Records for this exercise:
BEGIN
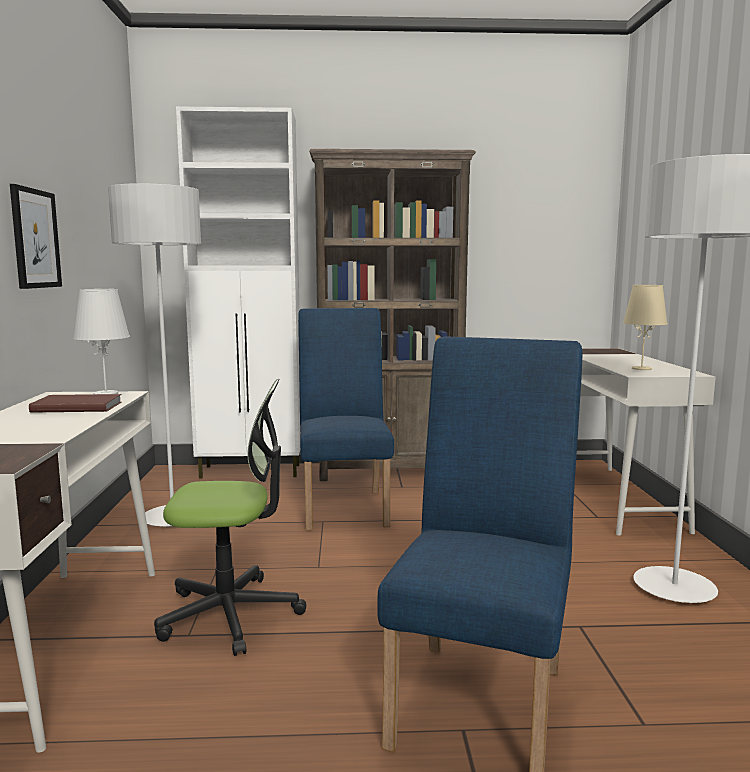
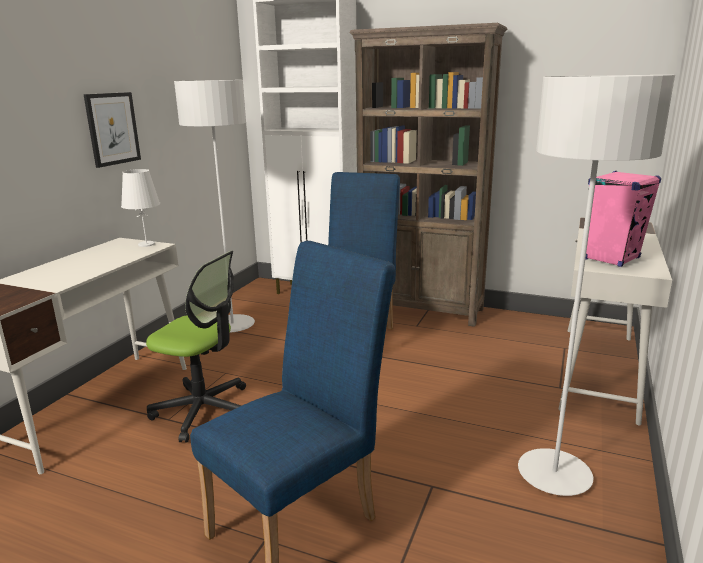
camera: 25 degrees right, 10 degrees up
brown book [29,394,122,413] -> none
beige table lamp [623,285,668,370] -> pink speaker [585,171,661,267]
END
BEGIN
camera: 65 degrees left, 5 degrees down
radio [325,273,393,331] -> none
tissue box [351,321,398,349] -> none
END
What are the lines above, starting at the one with "camera: 25 degrees right, 10 degrees up" and ending at the one with "beige table lamp"? Give them again exactly, and only them.

Completed task:
camera: 25 degrees right, 10 degrees up
brown book [29,394,122,413] -> none
beige table lamp [623,285,668,370] -> pink speaker [585,171,661,267]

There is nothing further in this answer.